K got the fantastic opportunity to go to NH this past weekend to celebrate her friend's 16th Birthday. The family took their 3 kids and 3 friends up to Loon for tubing, eating and skiing.
K skied when she was about 3. Then, soon after, she switched to snowboarding. She decided that she was going to try skiing again this weekend. Because I could not take her for a trial run before hand, I gave her lessons on how to put on skis and how to get in a pizza shape and how to keep her hands in front of her in our family room. That's normal, right?

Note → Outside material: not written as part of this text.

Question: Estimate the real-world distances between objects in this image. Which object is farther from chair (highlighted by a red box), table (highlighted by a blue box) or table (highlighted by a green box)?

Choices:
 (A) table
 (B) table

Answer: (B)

Off she went on Friday . Periodically, I would get a text or find a picture on Twitter or Instagram of she and her friends having a blast.

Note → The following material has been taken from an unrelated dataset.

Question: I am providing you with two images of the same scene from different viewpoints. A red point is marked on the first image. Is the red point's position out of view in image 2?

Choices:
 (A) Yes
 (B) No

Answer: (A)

Saturday morning, the texts started like this:
11:21 am We're on our way to the mountain! I am going to die....
11:40 am We are buying tickets.
11:42 am I am really nervous. I am going to die.
12:06 pm Wow, I am really good.
12:27 pm I haven't fallen once and I can stop and turn! I like this.
1:54 pm I am in a gondola!
3:39 pm Just got done and I hurt my thumb and it's a little swollen but I think it's fine.
Now, I have been around the slopes a few times. Need proof? Check out this
post and this
one. And I know that the most prominent injury on the slopes is broken thumbs/hands. My sister and brother had matching casts one year when they were in middle school. As she was describing her thumb through the evening, she mentioned how it was swelling and turning purple. I feared that when she got home, we would be taking a trip to the ER.
She helpfully sent a video of her thumb to me on her ride home. No, you do not need to see it.
Sure enough, we went to the ER when she got home. This was our 4th? visit in the past year. She manages to do things on weekends. Soon we will be calling and requesting our favorite nurses.
Sure enough: Broken.
I am currently waiting for the orthopedic Dr. to call and the Principal of the High School to hunt me down because she will not be able to take her MCAS (standardized testing) this week because she cannot write. I swear, never a dull moment.